Carolinian – Features
Issue: 2/3/03


Neurotica: Blow
By John Russell

On a particularly dull Saturday afternoon, some friends and I were doing our weekly grocery shopping. As we waited in the checkout line, Lisa read to us from a magazine she’d been flipping through.

“Ten Sex Acts Men Expect,” she read. We all chuckled at the mildly amusing demands of America’s straight male population: anal sex, sex at the office, threesome with another woman (duh), threesome with another man (who’d have thought?). And last but certainly not least: Oral sex. I rolled my eyes. “Like I didn’t see that one coming.”

“Men really expect that?” Janey asked. We explained to her that there wasn’t a man alive who would pass up a blowjob.

“It’s just one of those things,” said Lisa. “They can’t live without it.”

“I think it has a lot to do with porn,” I added. “I defy you to find porn in which a blowjob does not precede intercourse.”

Janey mimed vomiting.

“I take it you can live without it,” I laughed.

The world, I reasoned later, is basically divided into two kinds of people: those who blow and those who don’t. Janey is one of the latter. Some find the act degrading, others just plain disgusting. Still others take absolutely no pleasure in it and see it as a waste of time.

Before experiencing oral sex I might have agreed with Janey. I thought it was gross, and something about being on my knees just didn’t sit well with me. But now, I have to admit I kind of enjoy it. There was a time when I would scoff at people who claimed to enjoy it simply because it gave their partner pleasure. I thought that was total BS! To me, sex was essentially a very selfish act and if you were not directly receiving pleasure I didn’t see the point. I didn’t see how oral sex enriched the sexual experience of the giver.
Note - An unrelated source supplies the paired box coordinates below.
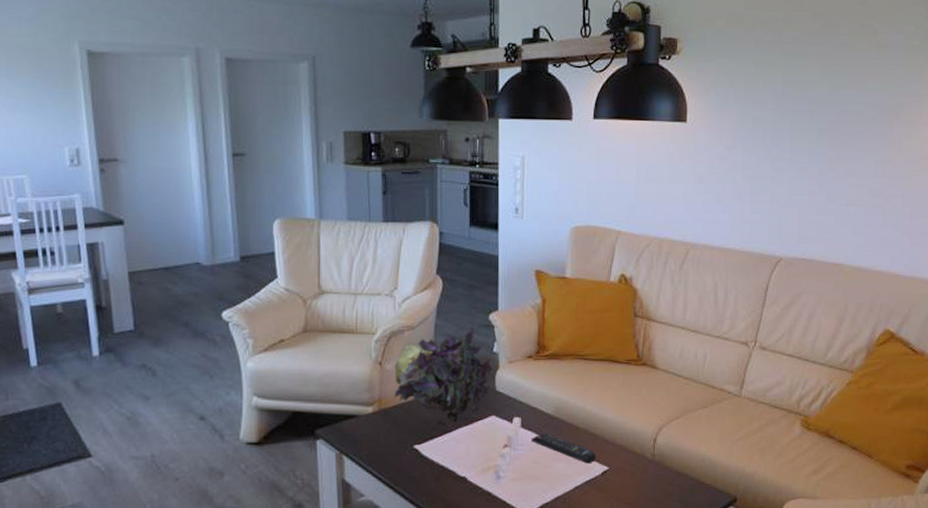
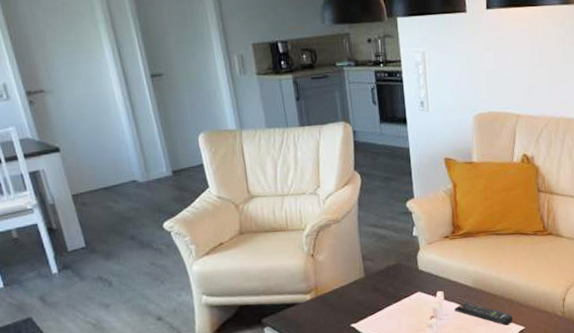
plant: present [394,326,492,425] -> none [325,214,413,305]

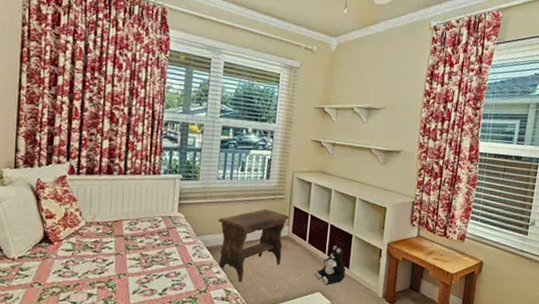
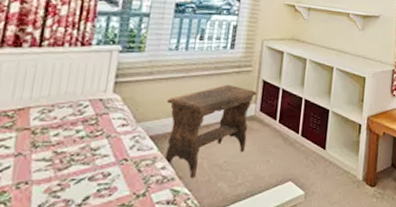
plush toy: present [313,245,346,285] -> none [284,123,322,171]

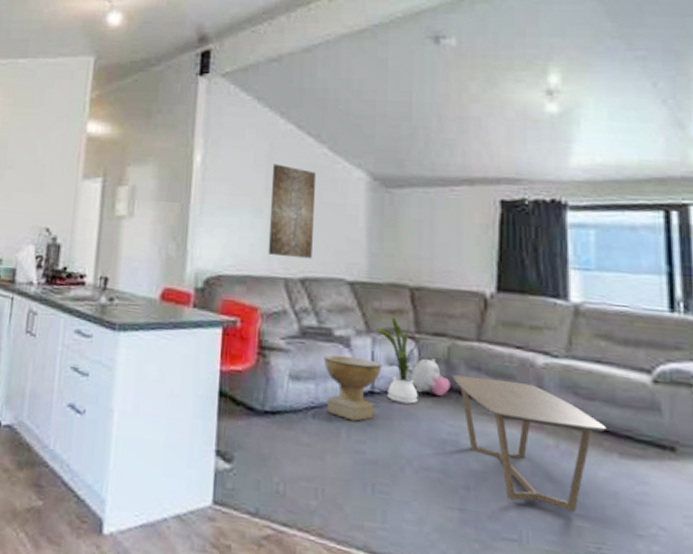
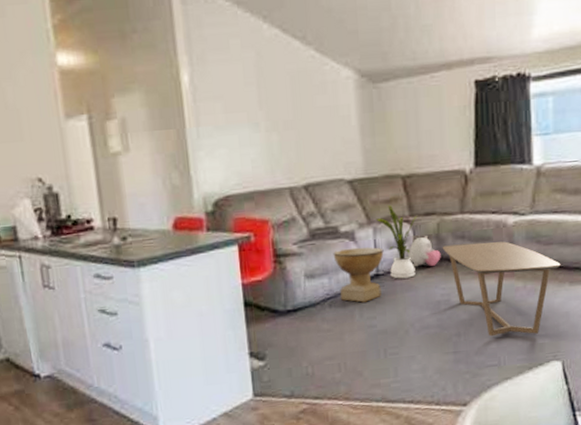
wall art: present [268,164,317,259] -> none [262,73,312,167]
My view on the subject changed after experiencing it first hand. I would be lying if I claimed ’tis better to give than to receive, but there is pleasure to be had in giving. Part of it is the fact that I’m making my partner feel good.
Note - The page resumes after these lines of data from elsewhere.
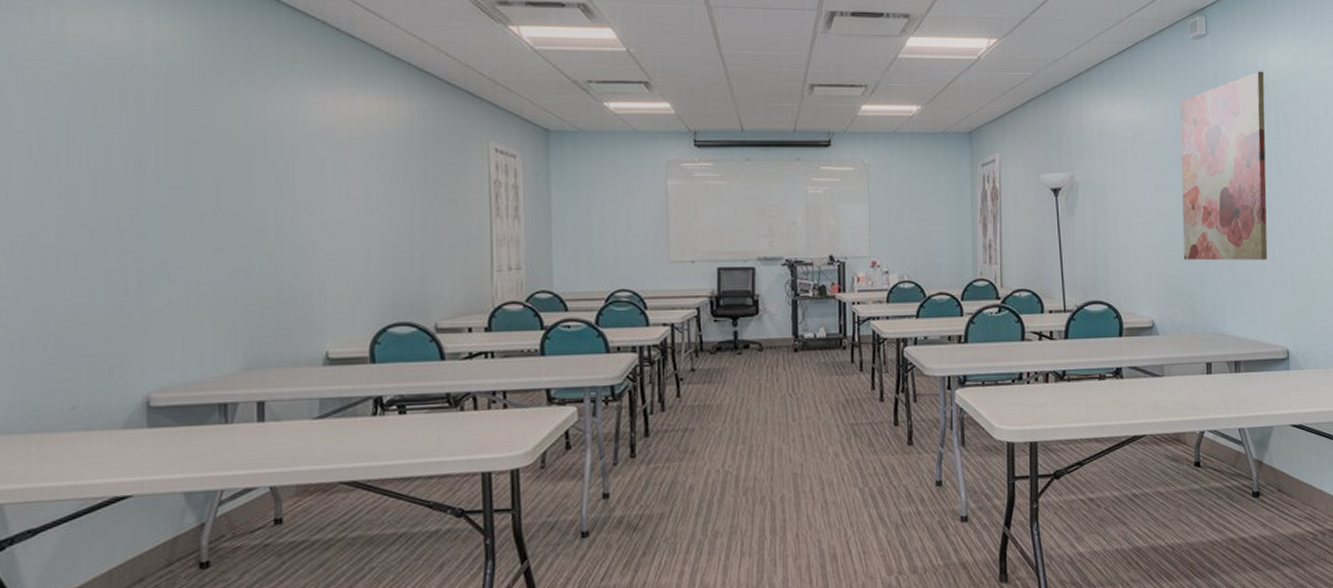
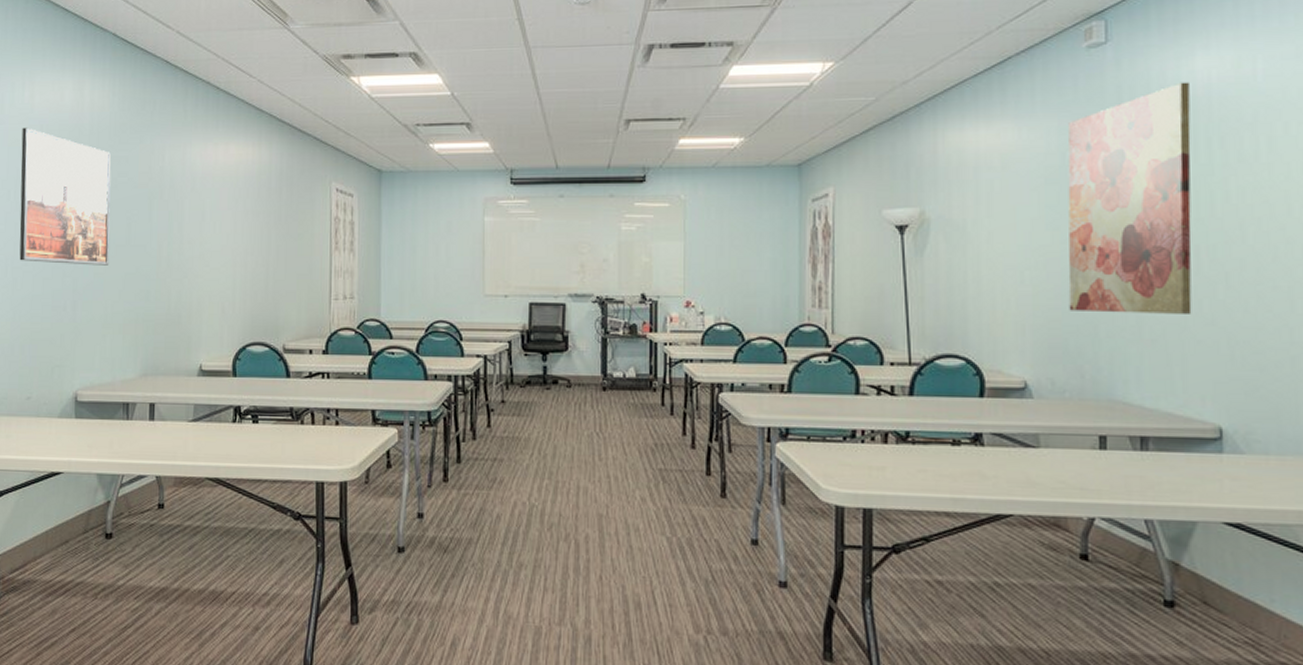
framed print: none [47,65,191,239] -> present [19,127,111,266]

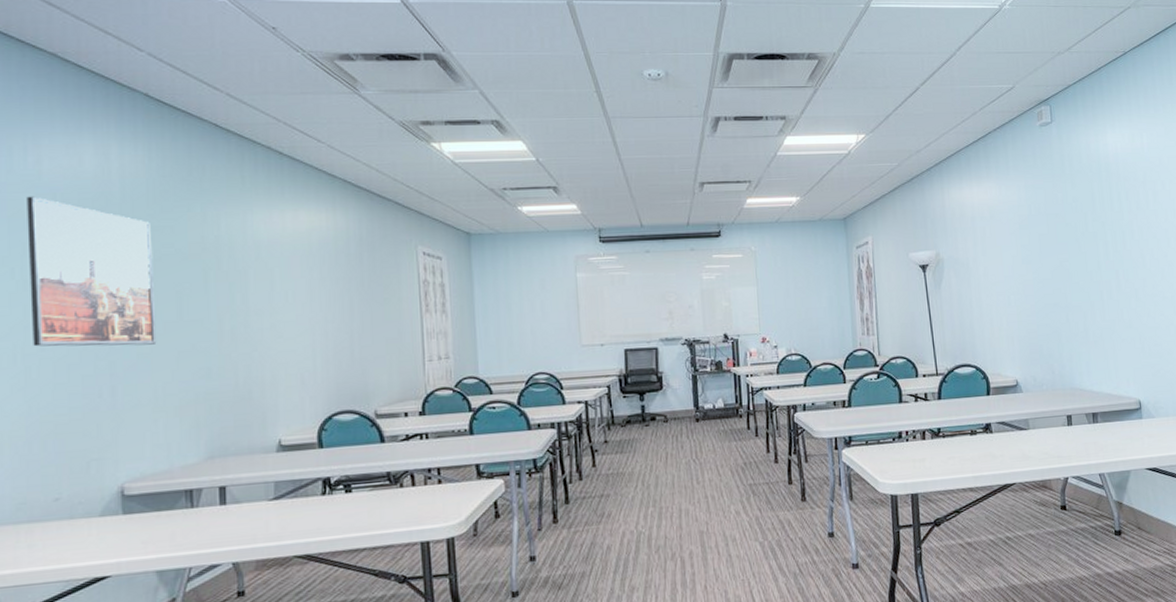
wall art: present [1068,82,1192,314] -> none [1032,152,1117,324]

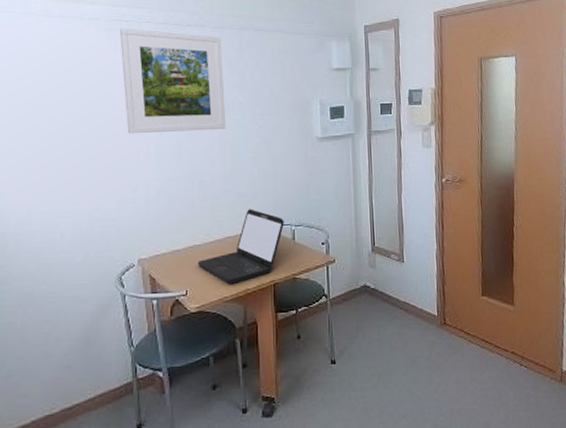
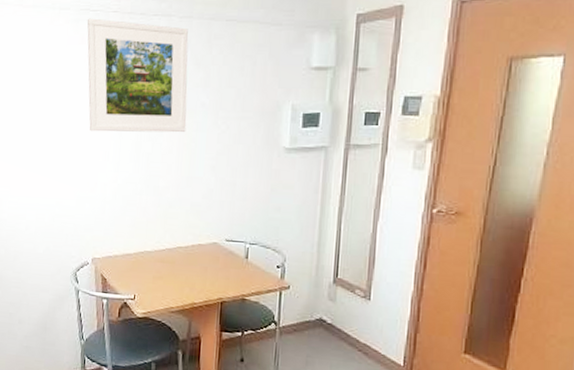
laptop: present [197,209,284,284] -> none [146,220,238,296]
But do men actually expect oral sex? Is it within anyone’s rights to expect anything from their sexual partner? And why the hell are men so obsessed with head? I got my answers two beers into a night of drinking with my token straight friend Kurt.
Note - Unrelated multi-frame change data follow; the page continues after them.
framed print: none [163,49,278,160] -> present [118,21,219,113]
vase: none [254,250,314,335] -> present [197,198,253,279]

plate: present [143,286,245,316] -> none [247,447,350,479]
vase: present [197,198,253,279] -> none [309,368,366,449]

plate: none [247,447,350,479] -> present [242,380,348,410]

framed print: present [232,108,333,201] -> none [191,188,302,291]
“Men are basically visual creatures,” he said. “It’s such a turn-on to watch a girl go down on you. Plus it’s really quick and easy. You get to sit back, relax and let her do all the work.”

Kurt’s best friend Jordan, a twenty-something tattoo artist nodded. “For me it’s a power trip,” he said.

“How exactly is it empowering to put yourself in the perfect position to have your penis bitten off?” I asked. “She’s literally got you by the balls!”

Kurt laughed. “She respects you enough not to bite it off.”

“She’s on her knees,” Jordan continued. “That’s a position of worship. It’s like she’s below you and you can look down on her.” The topic was dropped, suddenly, as the ladies in the room attacked Jordan for his semi-chauvinistic comments.

But I had to wonder how much of what he said was true. Was it just macho posturing or was Jordan right? Was everyone who’d ever given a blowjob putting themselves below their boyfriend? Or were the other half, the ones who won’t blow, simply terrified of the penis?

“Guys are so deluded,” Kurt’s girlfriend Justine told me later. “Even when they’re most vulnerable they find a way to convince themselves they’ve got the upper hand.”

“So you don’t mind giving head?”

“No,” she said, shaking her head. “It all depends on your attitude. If you think it’s gross then obviously you’re not going to enjoy it. But if you’re doing it with a guy you care about, and he’s reciprocating…it can be a lot of fun.”

To blow or not to blow? I guess it’s up to you.


John Russell has written a column on sexuality and society for The Carolinian since his freshman year at UNCG. Now a junior, John enjoys gender studies, erotica, expensive clothes and Fleetwood Mac.

His column, Neurotica, appears weekly in The Carolinian and is consistently one of the paper’s most widely read features.